Univention Bugzilla – Bug 44312
subjectAltName must be set as browsers remove support for CN fallback
Last modified: 2017-05-02 16:18:10 CEST
Currently univention-ssl creates certificates without an "subject alternative name" extension. The server's name is only stored in the "common name" attribute.
Unfortunately browsers seem to start to remove support for matching the requested host name against the certificate's "common name" attribute. See this Chrome/Chromium bug discussion:
The result is that Chrome treats connections to a site secured by such a certificate without the "subject alternative name" extension as insecure — the same as if the requested host name doesn't match the name stored in the certificate. I've just run into this with Google Chrome 58.0.3029.54 beta (64-bit) when connecting to our internal UCS servers.
Therefore univention-ssl should add the "subject alternative name" extension for all newly created certificates.
Should be easy enough to adjust openssl.cnf for each certificate, e.g.
[ ucsCA_ext ]
basicConstraints = CA:FALSE
# keyUsage = cRLSign, keyCertSign
subjectKeyIdentifier = hash
authorityKeyIdentifier = keyid,issuer:always
subjectAltName = DNS:proxima-imm.bs.linet-services.de
Just to be clear: this happens in situations where earlier versions of Google Chrome show a green lock, "evertying's secure" situation:
- The host name in the URL is the same one as the "common name" in the certificate.
- The UCS CA certificate's been imported into the browser's "trusted authorities" store (or similarly named stores in the browser or the OS)
According to the discussion the motivation is that RFC 2818 "HTTP over TLS" deprecated checking against the "common name" over ten years ago.
Certificates should _really_ include a SAN nowadays.
 https://tools.ietf.org/html/rfc2818 ; see section 3.1: "If a subjectAltName extension of type dNSName is present, that MUST be used as the identity. Otherwise, the (most specific) Common Name field in the Subject field of the certificate MUST be used. Although the use of the Common Name is existing practice, it is deprecated and Certification Authorities are encouraged to use the dNSName instead."
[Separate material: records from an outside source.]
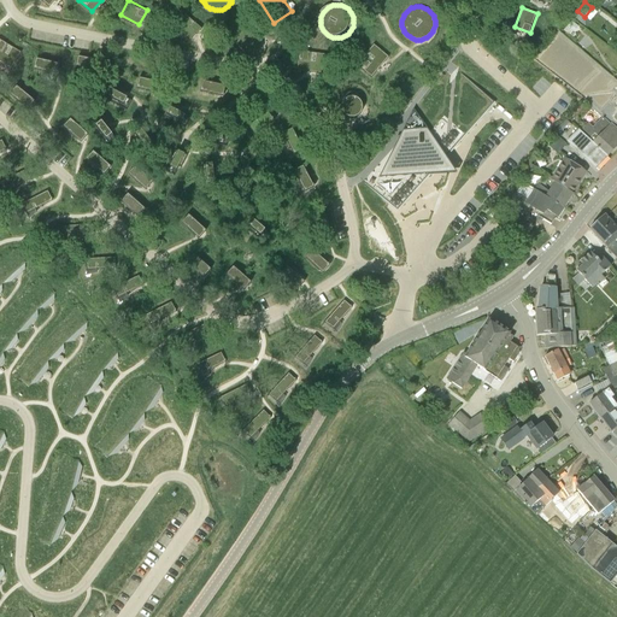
[(186,11),(175,23),(191,36),(201,24),(186,11)]
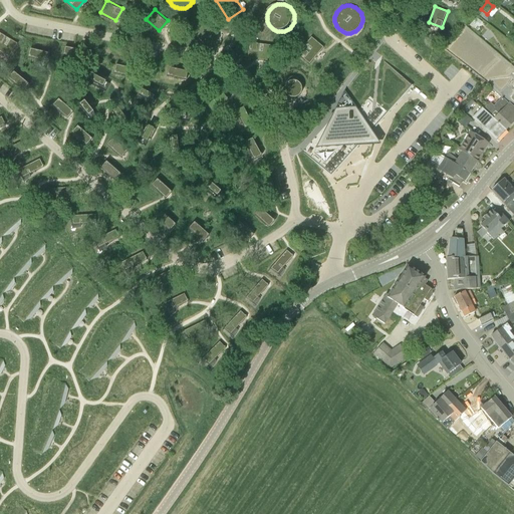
[(476,26),(478,27),(481,23),(480,22),(476,18),(472,23),(476,26)]
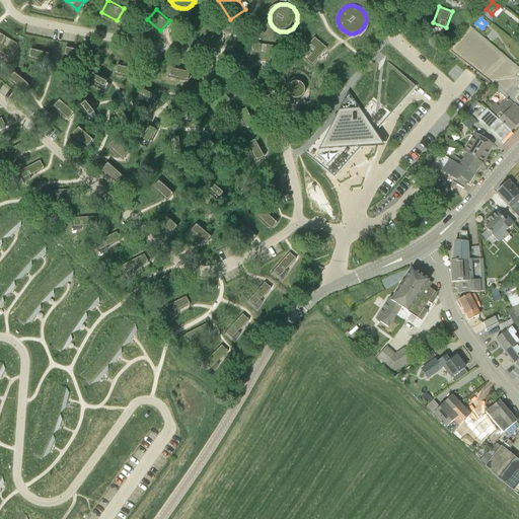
[(204,21),(199,34),(215,42),(220,28),(204,21)]
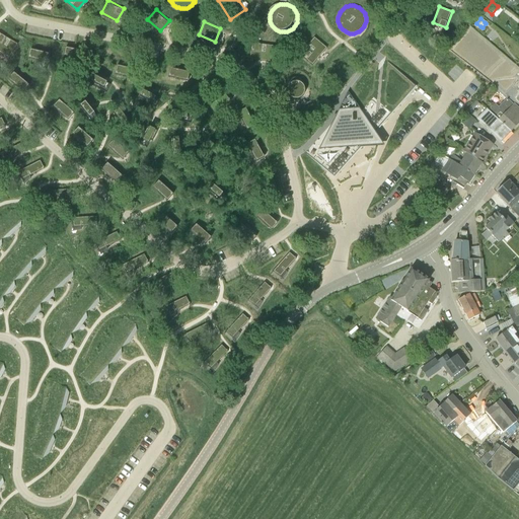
[(0,28),(0,49),(9,55),(18,40),(0,28)]
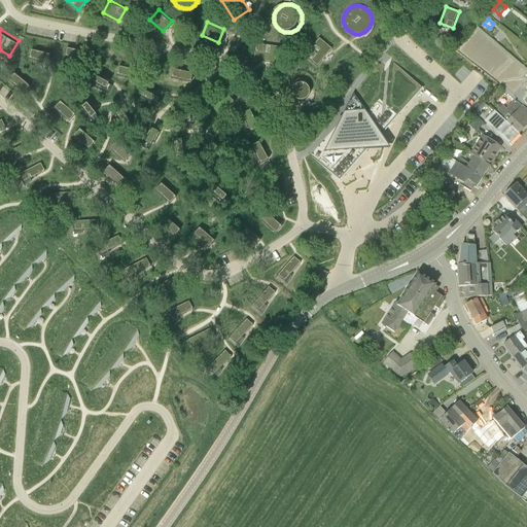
[(319,36),(304,54),(317,65),(332,47),(319,36)]
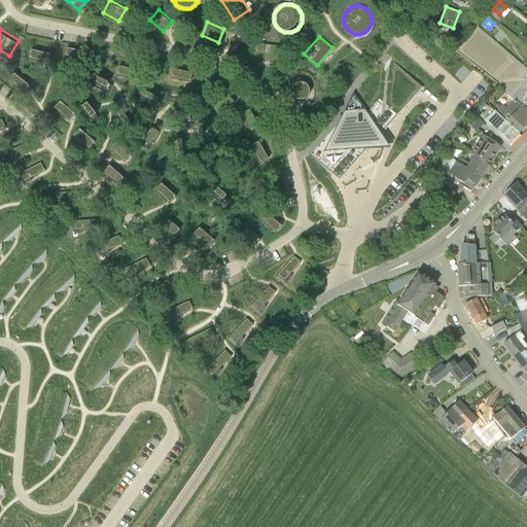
[(256,41),(253,59),(277,63),(280,45),(256,41)]
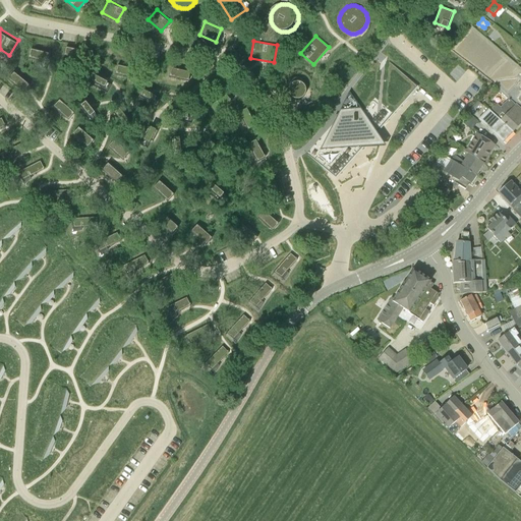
[(65,44),(62,53),(82,58),(84,49),(65,44)]
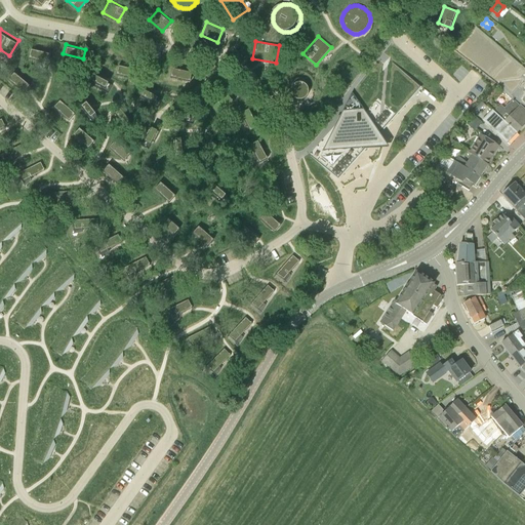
[(31,46),(29,55),(49,59),(51,50),(31,46)]
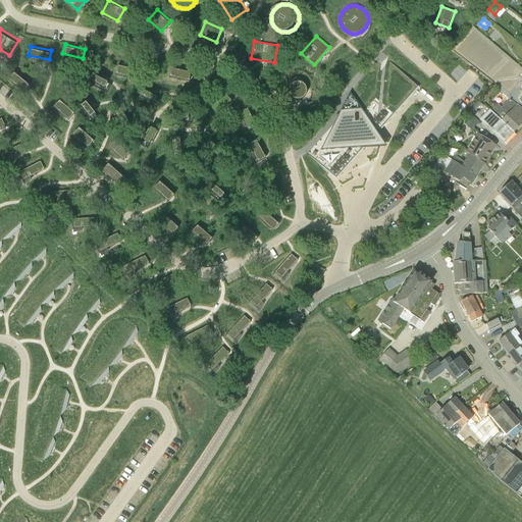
[(335,120),(307,152),(337,178),(355,148),(386,146),(378,132),(420,87),(390,59),(355,98),(351,91),(335,120)]
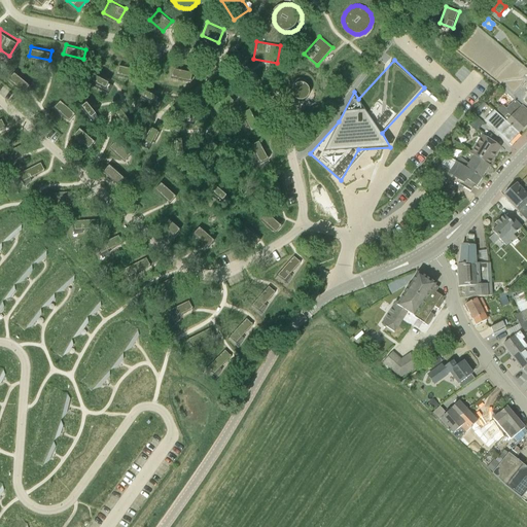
[(118,64),(115,73),(136,78),(138,69),(118,64)]
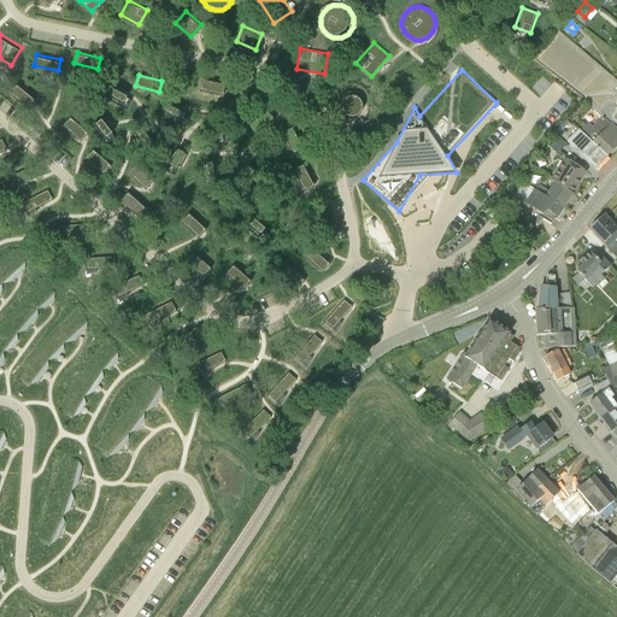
[(203,78),(199,89),(223,95),(225,83),(203,78)]
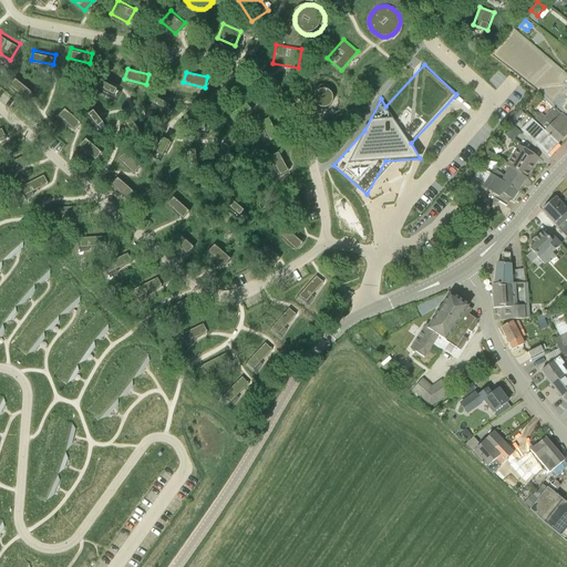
[(13,74),(7,82),(23,96),(30,90),(13,74)]
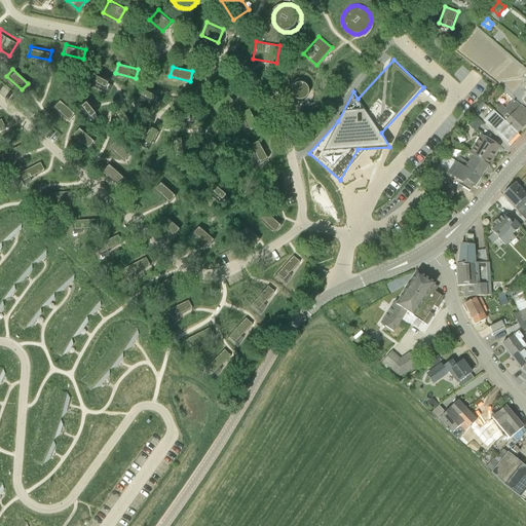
[(94,74),(88,82),(107,90),(111,82),(103,78),(105,75),(97,71),(95,74),(94,74)]
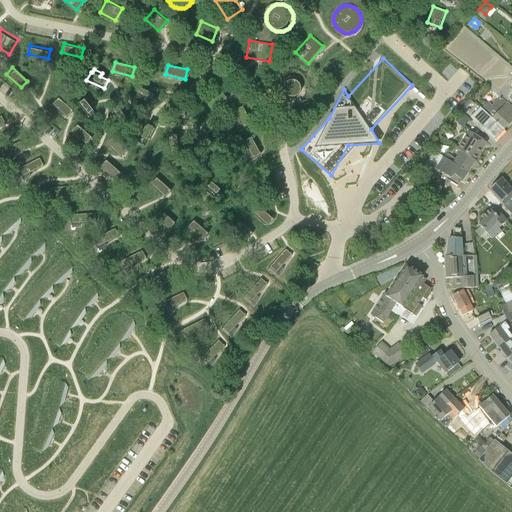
[(272,88),(272,90),(272,92),(273,94),(274,96),(274,97),(276,99),(277,100),(278,101),(279,102),(281,104),(282,105),(284,106),(286,107),(288,107),(290,107),(291,107),(293,107),(295,106),(297,105),(299,104),(300,103),(301,101),(302,99),(303,98),(303,95),(303,94),(303,92),(303,90),(302,88),(301,86),(300,85),(299,83),(297,82),(296,81),(295,80),(293,78),(292,77),(290,77),(288,76),(286,76),(284,76),(282,77),(280,77),(279,78),(277,80),(276,81),(275,82),(274,84),(273,86),(272,88)]
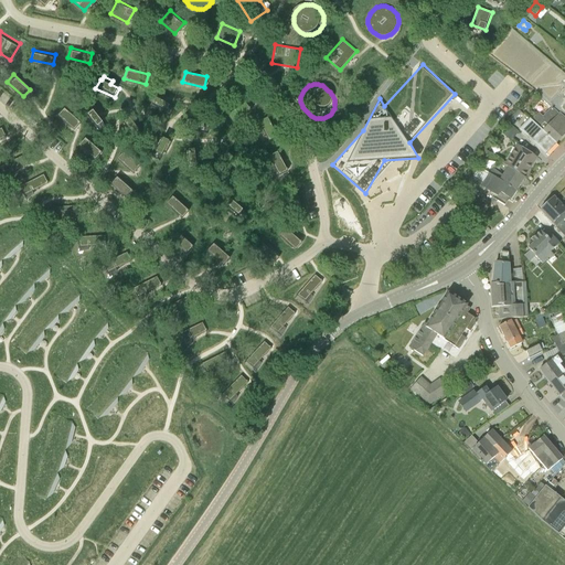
[(155,96),(150,105),(169,115),(173,106),(166,102),(167,98),(158,94),(157,97),(155,96)]
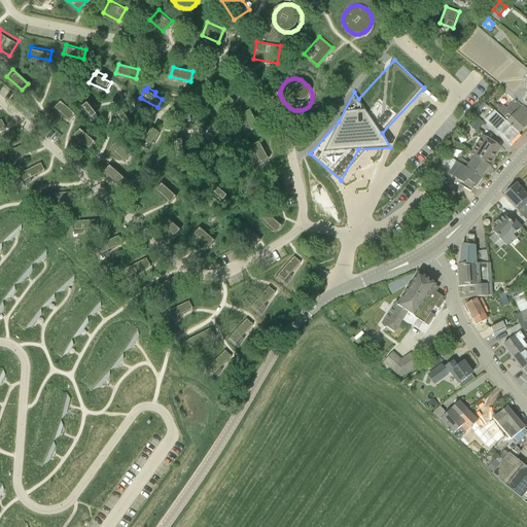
[(229,93),(211,104),(217,112),(234,101),(229,93)]
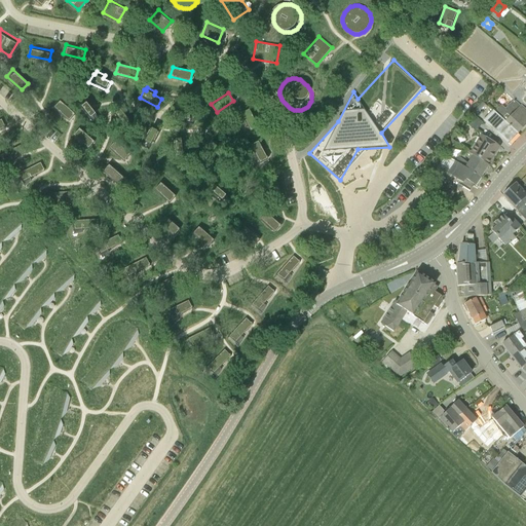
[(58,98),(51,105),(67,119),(73,112),(58,98)]
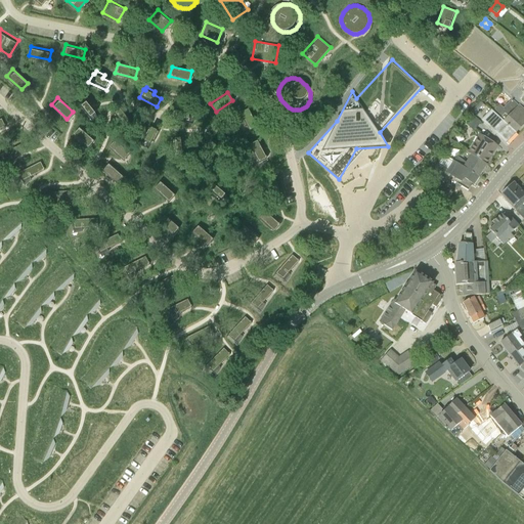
[(85,100),(78,105),(90,122),(98,116),(92,108),(95,106),(89,99),(86,101),(85,100)]
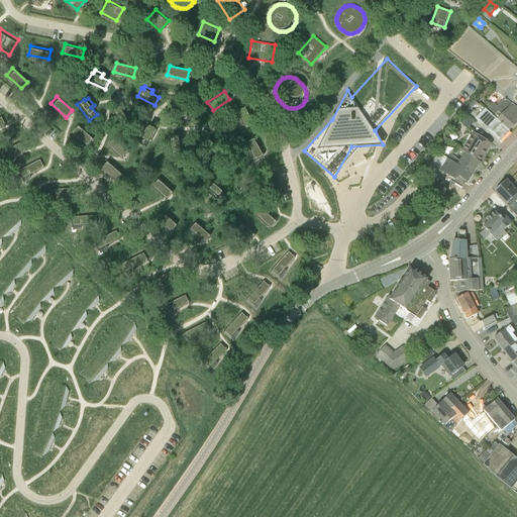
[(516,122),(516,109),(511,104),(505,98),(497,107),(493,103),(486,111),(484,109),(484,110),(496,120),(508,131),(516,122)]
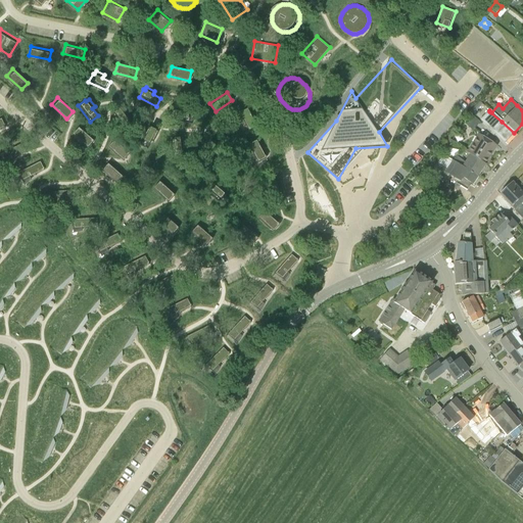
[(470,111),(473,114),(482,105),(479,101),(470,111)]
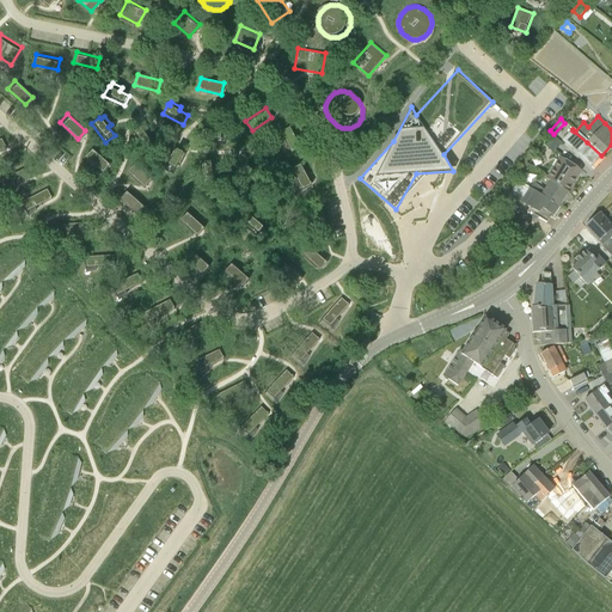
[(203,128),(202,139),(225,144),(227,133),(216,130),(218,127),(206,124),(206,129),(203,128)]
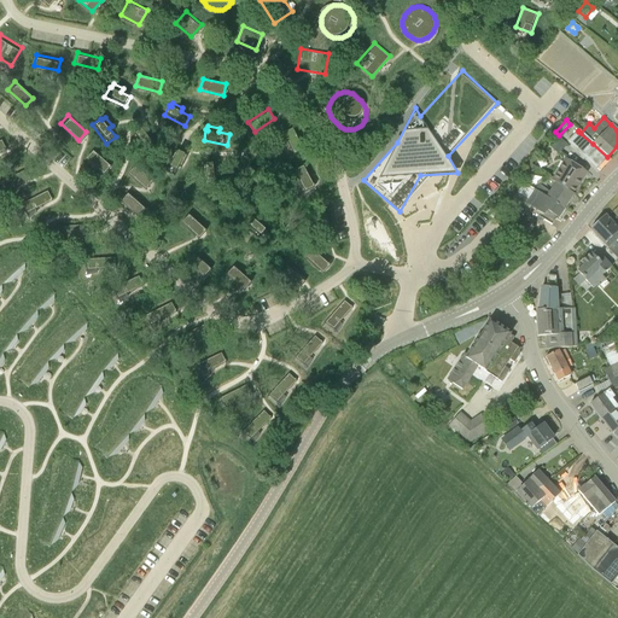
[(293,126),(283,130),(293,152),(304,147),(293,126)]
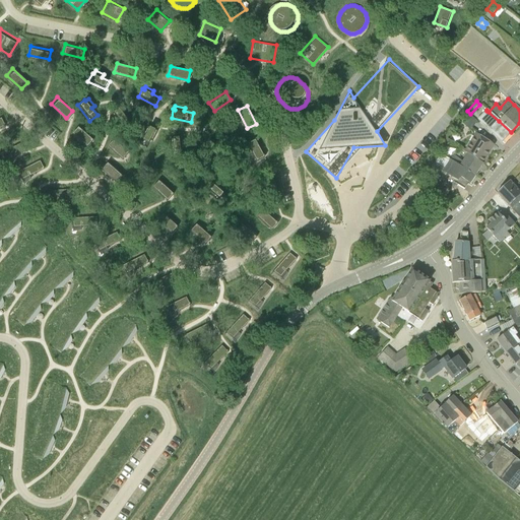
[(118,107),(111,113),(123,128),(130,122),(125,115),(127,113),(122,107),(119,109),(118,107)]
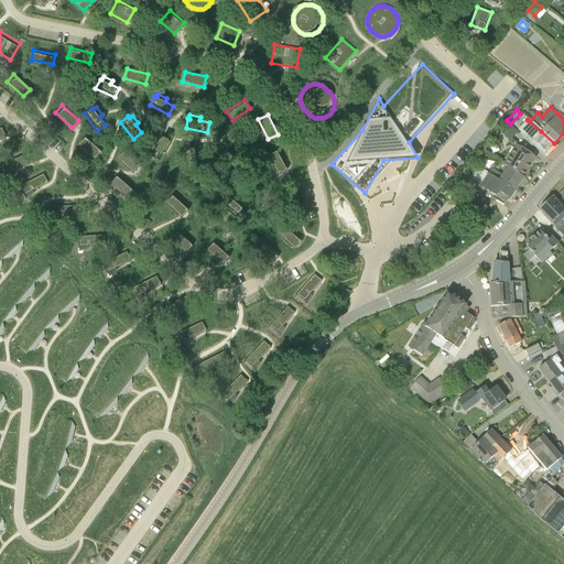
[(557,145),(554,143),(541,131),(528,120),(519,130),(546,156),(557,145)]
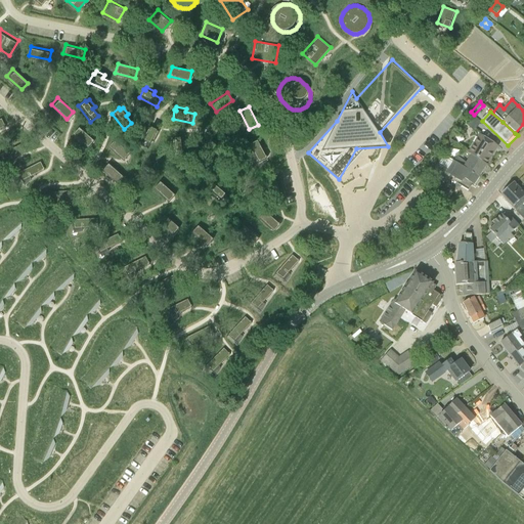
[(471,116),(464,123),(473,131),(479,124),(471,116)]
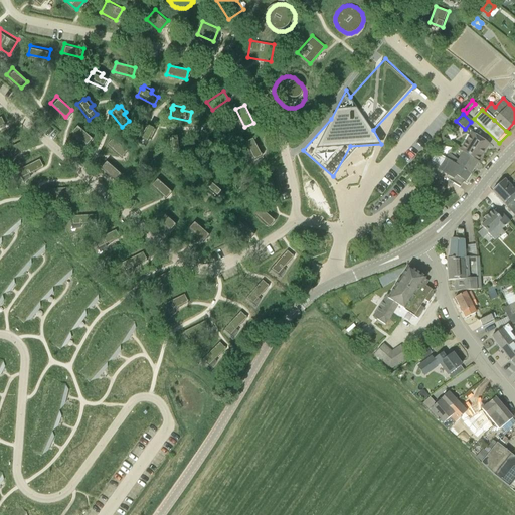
[(11,115),(0,115),(0,128),(6,127),(6,126),(12,124),(11,115)]
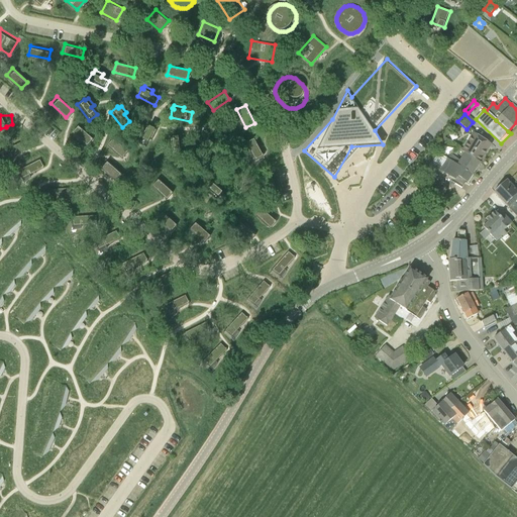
[(145,122),(136,140),(145,144),(148,136),(152,137),(156,129),(152,128),(153,126),(145,122)]
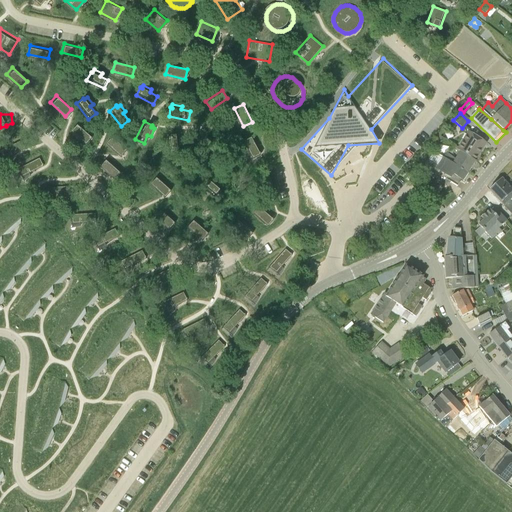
[(75,122),(69,129),(84,143),(90,136),(75,122)]
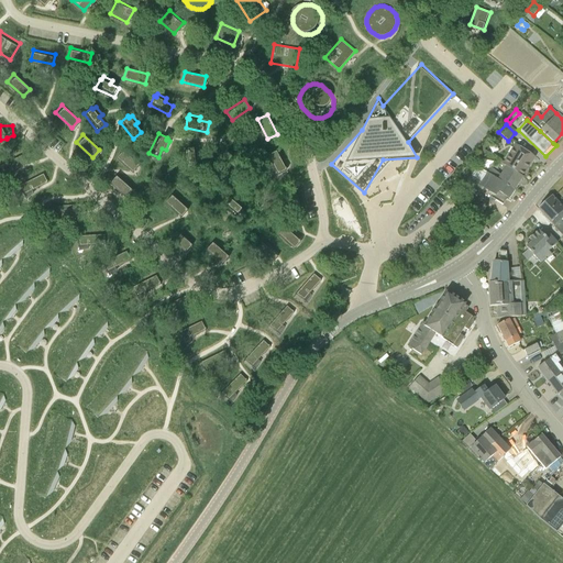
[(533,157),(523,152),(514,146),(503,164),(506,167),(521,177),(533,157)]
This is still true for 4.2, so I'm going to adjust the "Version" tag of this bug.
We do have an extension script for "univention-certificate" that does add a SAN:
This script is not used by default and must be activated via
> ucr set ssl/host/extensions="/usr/share/doc/univention-ssl/extensions-example.sh"
However, this is only a workaround (and not very well documented).
I also strongly recommend to add subjectAltName to the default "openssl.cnf". Chrome is usually just the forerunner and other Browser will likely follow. AFAICS the affected Chromium Version 58 will become stable by Apr 25th, 2017 → https://www.chromium.org/developers/calendar
Of course this will affect also all Browsers based on Chromium (Google Chrome, Vivaldi, Brave, Iridium ...)
# grep "$HOSTNAME" "/etc/univention/ssl/$HOSTNAME/openssl.cnf"
CN = master42.phahn.qa
subjectAltName = DNS:master42.phahn.qa, DNS:master42
# openssl x509 -noout -in /etc/univention/ssl/$HOSTNAME/cert.pem -text -certopt no_header,no_version,no_serial,no_signame,no_validity,no_issuer,no_pubkey,no_sigdump | grep -A1 'X509v3 Subject Alternative Name:'
X509v3 Subject Alternative Name:
UCS is using "X509v3 Subject Alternative Name" since Bug #38859 (UCS-4.1-0).
The problem might be that you initially creates your certificates with an older UCS system: The "openssl.cnf" file plus the public/private keys are generated the first time a certificate for the host is requested; they never get updates afterwards is you use "univention-ssl renew", so you don't get the benefit from UCS-4.1. (it also re-uses the once creates public and private keys.)
If you use "univention-ssl new" instead, you will get a new public/private key plus a new certificate with updated settings, especially the "subjectAltName".
That's good to know, thanks. And you're right. Recently created certificates on our DC Master do contain both subjectAltName entries.
You've said that renewing existing certificates won't add the SANs as the openssl.cnf isn't recreated in that case. This also means that the SDB articles about certificate renewal (both for single ones and for the whole chain) won't help either. Univention should provide an SDB entry for people who actually want to fix their existing certificates.
Personally I do know how to script adding SANs to all existing openssl.cnf files and renewing them afterwards, but an SDB entry would be nice for those who aren't as comfortable with scripting.
*** Bug 44514 has been marked as a duplicate of this bug. ***
More customers are hitting this problem, so I created an urgent documentation/SDB bug: Bug #44515.